About This Demo

This demo showcases a Visual Retrieval-Augmented Generation (RAG) application over PDFs using ColPali embeddings in Vespa, built entirely in Python, using FastHTML. The code is fully open source.

Resources

Architecture Overview

Vespa Application: Vespa Application that handles indexing, search, ranking and queries, leveraging features like phased ranking and multivector MaxSim calculations.
Frontend: Built with FastHTML, offering a professional and responsive user interface without the complexity of separate frontend frameworks.
Backend: Also built with FastHTML. Handles query embedding inference using ColPali, serves static files, and is responsible for orchestrating interactions between Vespa and the frontend.
Gemini API: VLM for the AI response, providing responses based on the top results from Vespa.
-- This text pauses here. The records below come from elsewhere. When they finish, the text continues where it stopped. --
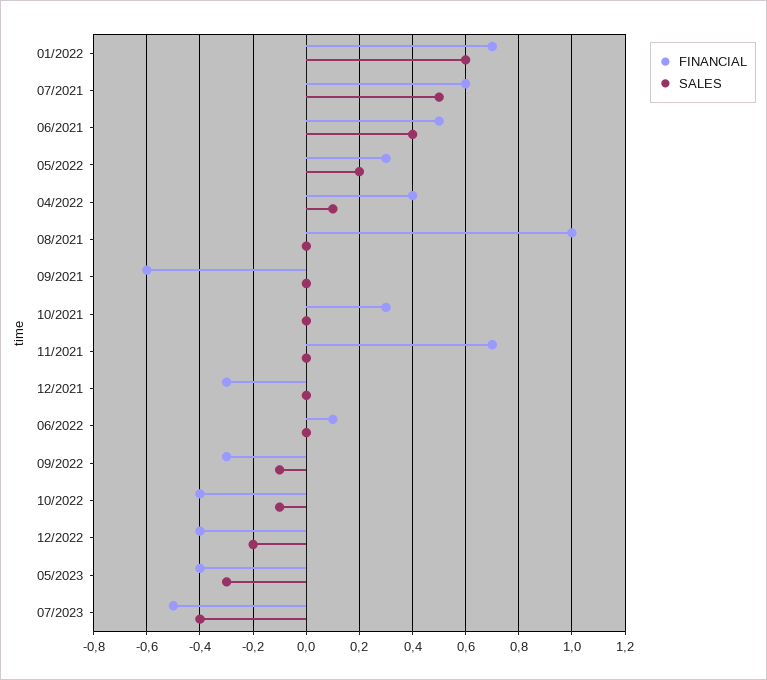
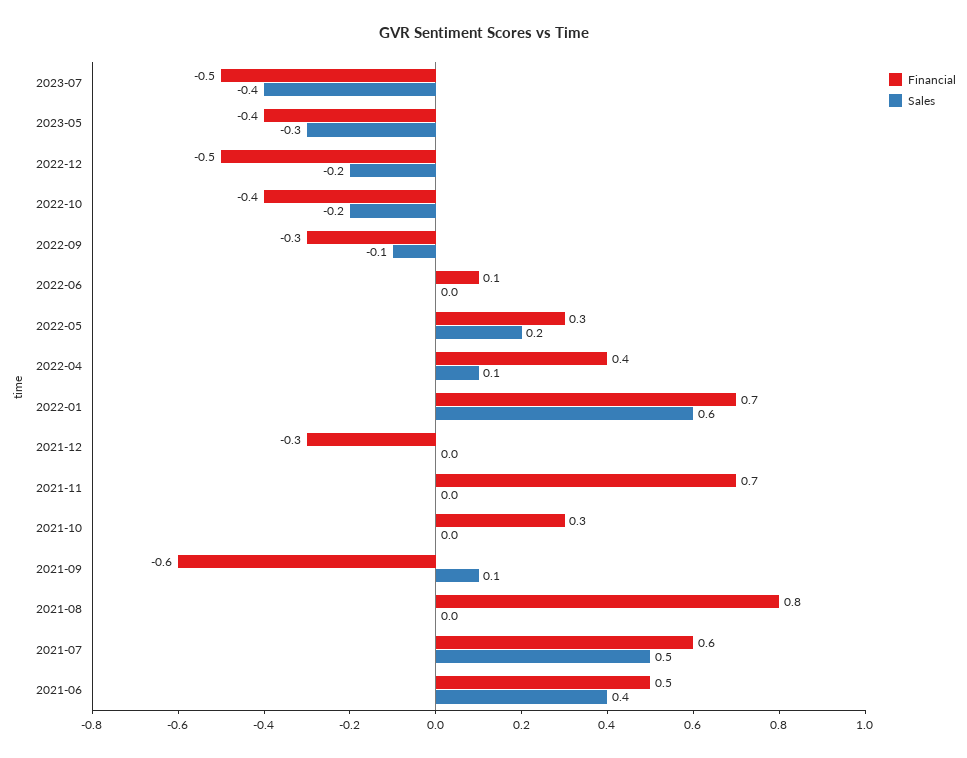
FINANCIAL, 08/2021: 1 -> 0.8
SALES, 09/2021: 0 -> 0.1
SALES, 10/2022: -0.1 -> -0.2
FINANCIAL, 12/2022: -0.4 -> -0.5

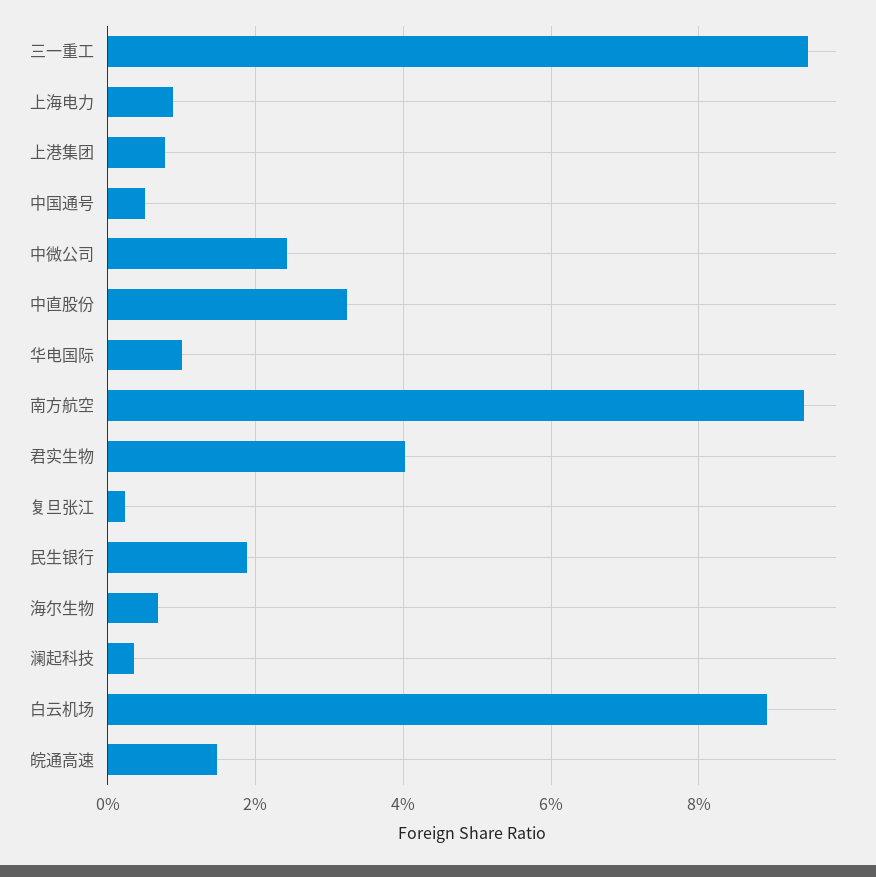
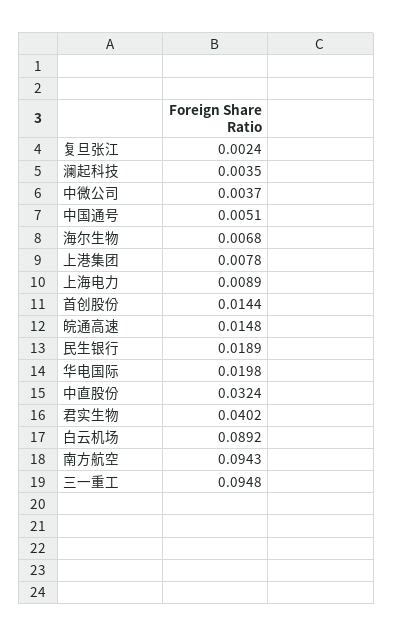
中微公司: 0.024 -> 0.0037
华电国际: 0.01 -> 0.0198
首创股份: none -> 0.0144

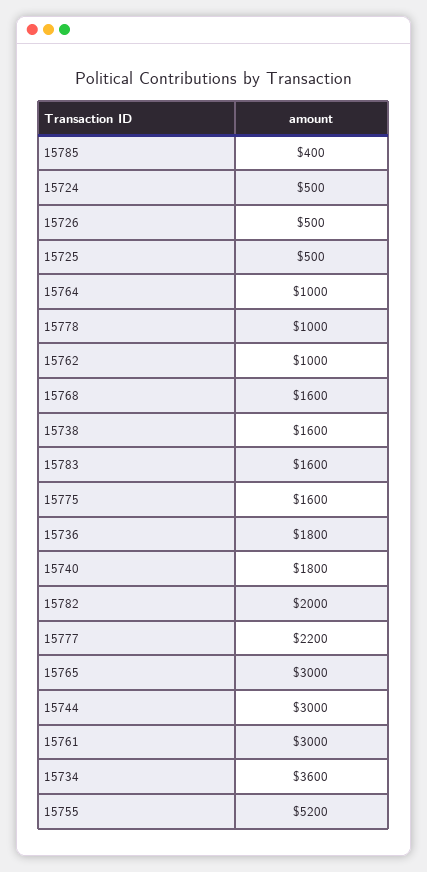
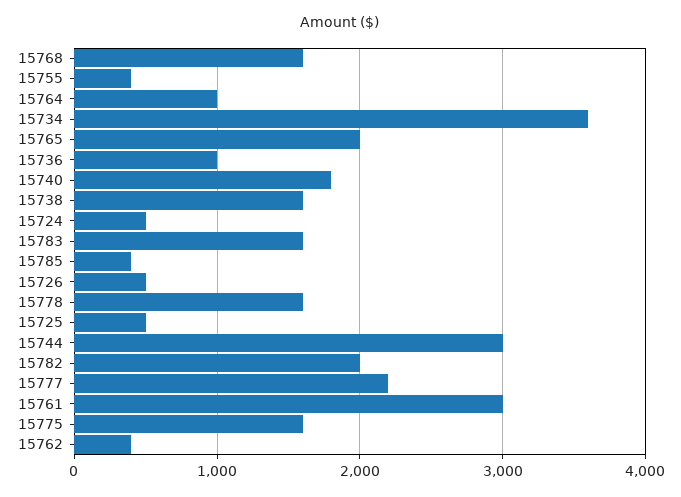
15778: 1000 -> 1600
15762: 1000 -> 400
15736: 1800 -> 1000
15765: 3000 -> 2000
15755: 5200 -> 400

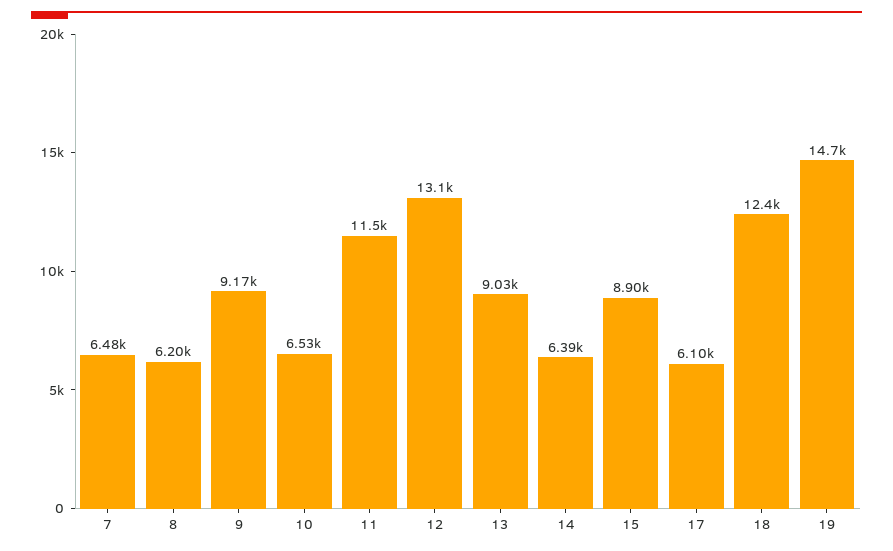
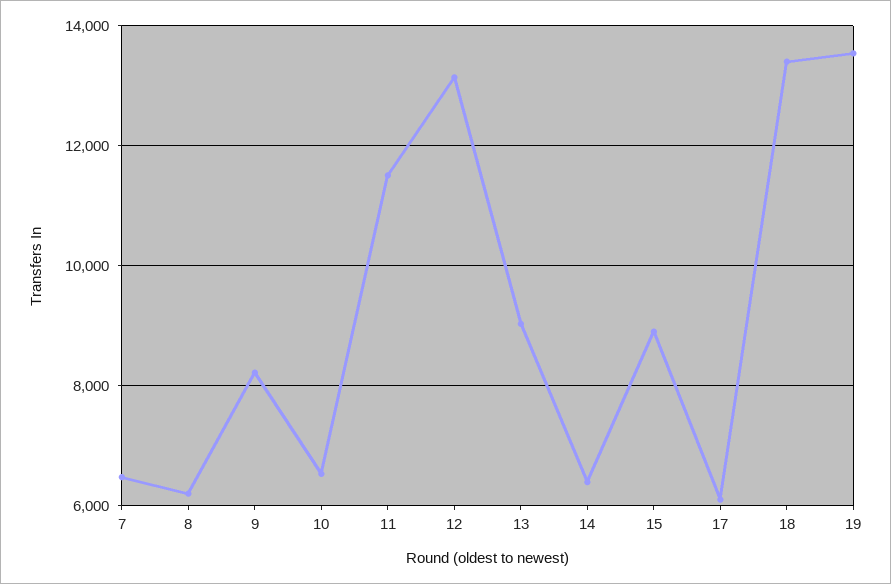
9: 9170 -> 8200
18: 12400 -> 13400
19: 14700 -> 13600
User Experience Highlights

Fast and Responsive: Optimized for quick loading times, with phased content delivery to display essential information immediately while loading detailed data in the background.
Similarity Maps: Provides visual highlights of the most relevant parts of a page in response to a query, enhancing interpretability.
Type-Ahead Suggestions: Offers query suggestions to assist users in formulating effective searches.

Dataset

The dataset used in this demo is retrieved from reports published by the Norwegian Government Pension Fund Global. It contains 6,992 pages from 116 PDF reports (2000–2024). The information is often presented in visual formats, making it an ideal dataset for visual retrieval applications.